» **SOURCE DATA**:
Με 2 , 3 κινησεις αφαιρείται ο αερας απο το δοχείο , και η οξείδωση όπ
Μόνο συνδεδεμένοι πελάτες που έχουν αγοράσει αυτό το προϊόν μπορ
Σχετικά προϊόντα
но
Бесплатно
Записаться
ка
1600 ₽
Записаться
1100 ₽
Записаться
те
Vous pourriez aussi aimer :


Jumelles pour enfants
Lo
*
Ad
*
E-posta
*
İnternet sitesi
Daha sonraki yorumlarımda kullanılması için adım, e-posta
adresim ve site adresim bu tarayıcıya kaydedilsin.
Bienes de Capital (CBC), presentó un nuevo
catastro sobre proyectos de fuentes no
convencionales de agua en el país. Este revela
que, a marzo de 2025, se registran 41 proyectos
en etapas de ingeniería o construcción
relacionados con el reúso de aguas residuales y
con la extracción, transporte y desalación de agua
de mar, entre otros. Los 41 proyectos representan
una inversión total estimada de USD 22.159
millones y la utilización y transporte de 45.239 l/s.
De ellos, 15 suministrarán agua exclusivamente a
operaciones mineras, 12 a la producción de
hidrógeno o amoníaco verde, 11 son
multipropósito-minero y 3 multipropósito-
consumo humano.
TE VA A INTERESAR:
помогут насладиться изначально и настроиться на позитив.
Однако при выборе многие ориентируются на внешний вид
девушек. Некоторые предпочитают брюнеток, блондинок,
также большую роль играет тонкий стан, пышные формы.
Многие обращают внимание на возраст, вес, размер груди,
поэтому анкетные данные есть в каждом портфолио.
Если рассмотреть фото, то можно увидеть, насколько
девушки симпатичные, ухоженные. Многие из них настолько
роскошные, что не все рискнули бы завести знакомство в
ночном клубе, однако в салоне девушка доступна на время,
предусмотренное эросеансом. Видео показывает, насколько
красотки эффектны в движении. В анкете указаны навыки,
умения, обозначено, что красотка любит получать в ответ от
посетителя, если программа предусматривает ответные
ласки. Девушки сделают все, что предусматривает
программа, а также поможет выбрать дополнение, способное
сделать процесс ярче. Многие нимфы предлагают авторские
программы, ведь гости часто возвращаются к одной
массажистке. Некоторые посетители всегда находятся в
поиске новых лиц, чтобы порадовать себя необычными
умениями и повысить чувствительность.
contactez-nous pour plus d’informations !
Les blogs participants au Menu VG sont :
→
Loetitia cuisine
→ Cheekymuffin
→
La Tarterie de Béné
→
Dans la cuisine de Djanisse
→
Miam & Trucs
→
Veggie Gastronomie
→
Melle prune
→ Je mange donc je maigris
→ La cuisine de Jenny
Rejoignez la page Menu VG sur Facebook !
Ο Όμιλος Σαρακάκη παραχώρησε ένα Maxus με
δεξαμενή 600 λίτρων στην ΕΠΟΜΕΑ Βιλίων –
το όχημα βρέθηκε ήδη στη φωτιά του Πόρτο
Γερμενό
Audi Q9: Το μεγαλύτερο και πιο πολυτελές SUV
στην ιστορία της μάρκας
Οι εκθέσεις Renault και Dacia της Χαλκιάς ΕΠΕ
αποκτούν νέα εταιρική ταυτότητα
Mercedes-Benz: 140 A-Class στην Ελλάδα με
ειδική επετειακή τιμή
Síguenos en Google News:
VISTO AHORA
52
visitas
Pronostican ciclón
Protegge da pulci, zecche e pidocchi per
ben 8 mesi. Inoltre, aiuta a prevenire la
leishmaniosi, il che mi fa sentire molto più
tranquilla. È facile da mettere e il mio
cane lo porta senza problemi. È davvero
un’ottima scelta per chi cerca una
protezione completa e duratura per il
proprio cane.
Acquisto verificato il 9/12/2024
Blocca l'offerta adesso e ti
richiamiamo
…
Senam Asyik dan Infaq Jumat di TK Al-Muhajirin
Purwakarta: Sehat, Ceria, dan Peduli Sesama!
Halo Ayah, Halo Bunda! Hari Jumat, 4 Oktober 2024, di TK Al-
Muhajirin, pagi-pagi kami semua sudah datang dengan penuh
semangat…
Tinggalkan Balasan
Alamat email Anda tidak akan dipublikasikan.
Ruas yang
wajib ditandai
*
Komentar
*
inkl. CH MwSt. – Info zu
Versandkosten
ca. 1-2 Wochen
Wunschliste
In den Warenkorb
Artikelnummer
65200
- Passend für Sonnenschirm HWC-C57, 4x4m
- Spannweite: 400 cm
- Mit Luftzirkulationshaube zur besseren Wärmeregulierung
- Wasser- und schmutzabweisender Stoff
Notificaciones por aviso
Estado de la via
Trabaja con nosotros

» **ACTIVITY**:
Would you restate exactly the lines of the material above, from its opening line through the line with "Daha sonraki yorumlarımda", and output only those?

» **COMPLETED TASK**:
Με 2 , 3 κινησεις αφαιρείται ο αερας απο το δοχείο , και η οξείδωση όπ
Μόνο συνδεδεμένοι πελάτες που έχουν αγοράσει αυτό το προϊόν μπορ
Σχετικά προϊόντα
но
Бесплатно
Записаться
ка
1600 ₽
Записаться
1100 ₽
Записаться
те
Vous pourriez aussi aimer :


Jumelles pour enfants
Lo
*
Ad
*
E-posta
*
İnternet sitesi
Daha sonraki yorumlarımda kullanılması için adım, e-posta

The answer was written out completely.